▶ _ASSIGNMENT_:
Work out how many lines of the material below mention the word "pixels"; reply with the number only.

▶ _RECORDS PROVIDED_:
▬▬▬▬▬▬▬▬▬▬
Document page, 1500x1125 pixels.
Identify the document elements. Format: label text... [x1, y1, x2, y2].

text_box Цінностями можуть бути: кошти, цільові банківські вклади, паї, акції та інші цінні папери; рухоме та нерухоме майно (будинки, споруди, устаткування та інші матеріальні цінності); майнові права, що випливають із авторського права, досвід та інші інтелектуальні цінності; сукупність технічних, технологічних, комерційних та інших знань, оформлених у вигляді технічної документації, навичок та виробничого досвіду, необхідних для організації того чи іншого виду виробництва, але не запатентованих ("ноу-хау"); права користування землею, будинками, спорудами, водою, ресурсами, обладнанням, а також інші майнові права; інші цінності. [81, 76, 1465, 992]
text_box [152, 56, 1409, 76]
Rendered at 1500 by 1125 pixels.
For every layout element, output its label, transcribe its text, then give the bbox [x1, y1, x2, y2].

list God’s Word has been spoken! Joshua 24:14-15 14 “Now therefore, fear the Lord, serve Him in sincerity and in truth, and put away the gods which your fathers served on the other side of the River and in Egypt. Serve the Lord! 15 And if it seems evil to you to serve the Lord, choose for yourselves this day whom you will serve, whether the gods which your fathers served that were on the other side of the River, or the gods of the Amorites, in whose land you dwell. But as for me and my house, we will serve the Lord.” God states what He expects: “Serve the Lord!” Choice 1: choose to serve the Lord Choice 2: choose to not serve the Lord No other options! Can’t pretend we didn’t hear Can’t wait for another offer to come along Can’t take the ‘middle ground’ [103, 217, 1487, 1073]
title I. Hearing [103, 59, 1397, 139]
▬▬▬▬▬▬▬▬▬▬
▶ _TASK OUTPUT_:
2